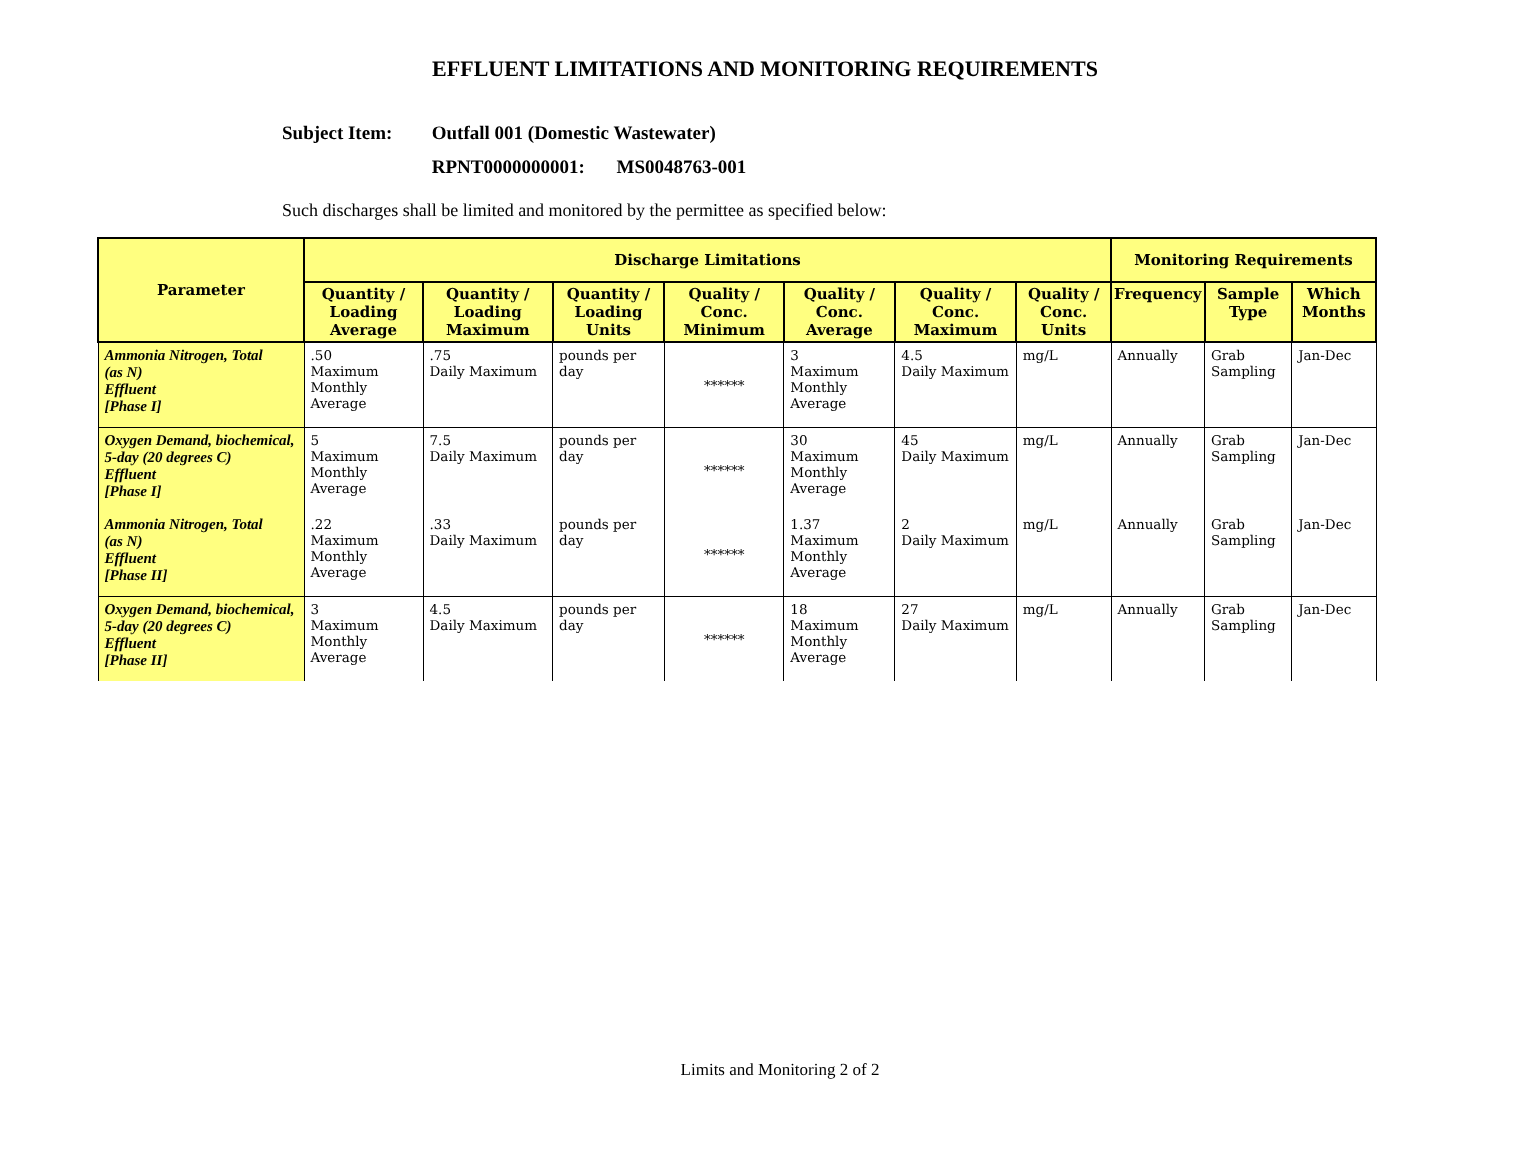EFFLUENT LIMITATIONS AND MONITORING REQUIREMENTS
Subject Item: Outfall 001 (Domestic Wastewater)
RPNT0000000001: MS0048763-001
Such discharges shall be limited and monitored by the permittee as specified below:
| Parameter | Discharge Limitations | | | | | | | Monitoring Requirements | | |
| --- | --- | --- | --- | --- | --- | --- | --- | --- | --- | --- |
| | Quantity / Loading Average | Quantity / Loading Maximum | Quantity / Loading Units | Quality / Conc. Minimum | Quality / Conc. Average | Quality / Conc. Maximum | Quality / Conc. Units | Frequency | Sample Type | Which Months |
| Ammonia Nitrogen, Total (as N) Effluent [Phase I] | .50 Maximum Monthly Average | .75 Daily Maximum | pounds per day | ****** | 3 Maximum Monthly Average | 4.5 Daily Maximum | mg/L | Annually | Grab Sampling | Jan-Dec |
| Oxygen Demand, biochemical, 5-day (20 degrees C) Effluent [Phase I] | 5 Maximum Monthly Average | 7.5 Daily Maximum | pounds per day | ****** | 30 Maximum Monthly Average | 45 Daily Maximum | mg/L | Annually | Grab Sampling | Jan-Dec |
| Ammonia Nitrogen, Total (as N) Effluent [Phase II] | .22 Maximum Monthly Average | .33 Daily Maximum | pounds per day | ****** | 1.37 Maximum Monthly Average | 2 Daily Maximum | mg/L | Annually | Grab Sampling | Jan-Dec |
| Oxygen Demand, biochemical, 5-day (20 degrees C) Effluent [Phase II] | 3 Maximum Monthly Average | 4.5 Daily Maximum | pounds per day | ****** | 18 Maximum Monthly Average | 27 Daily Maximum | mg/L | Annually | Grab Sampling | Jan-Dec |
Limits and Monitoring 2 of 2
————————
Set down all the entries exactly as they appear, but skip any pictures.

EFFLUENT LIMITATIONS AND MONITORING REQUIREMENTS
Subject Item: Outfall 001 (Domestic Wastewater)
RPNT0000000001: MS0048763-001
Such discharges shall be limited and monitored by the permittee as specified below:
| Parameter | Discharge Limitations | | | | | | | Monitoring Requirements | | |
| --- | --- | --- | --- | --- | --- | --- | --- | --- | --- | --- |
| | Quantity / Loading Average | Quantity / Loading Maximum | Quantity / Loading Units | Quality / Conc. Minimum | Quality / Conc. Average | Quality / Conc. Maximum | Quality / Conc. Units | Frequency | Sample Type | Which Months |
| Ammonia Nitrogen, Total (as N) Effluent [Phase I] | .50 Maximum Monthly Average | .75 Daily Maximum | pounds per day | ****** | 3 Maximum Monthly Average | 4.5 Daily Maximum | mg/L | Annually | Grab Sampling | Jan-Dec |
| Oxygen Demand, biochemical, 5-day (20 degrees C) Effluent [Phase I] | 5 Maximum Monthly Average | 7.5 Daily Maximum | pounds per day | ****** | 30 Maximum Monthly Average | 45 Daily Maximum | mg/L | Annually | Grab Sampling | Jan-Dec |
| Ammonia Nitrogen, Total (as N) Effluent [Phase II] | .22 Maximum Monthly Average | .33 Daily Maximum | pounds per day | ****** | 1.37 Maximum Monthly Average | 2 Daily Maximum | mg/L | Annually | Grab Sampling | Jan-Dec |
| Oxygen Demand, biochemical, 5-day (20 degrees C) Effluent [Phase II] | 3 Maximum Monthly Average | 4.5 Daily Maximum | pounds per day | ****** | 18 Maximum Monthly Average | 27 Daily Maximum | mg/L | Annually | Grab Sampling | Jan-Dec |
Limits and Monitoring 2 of 2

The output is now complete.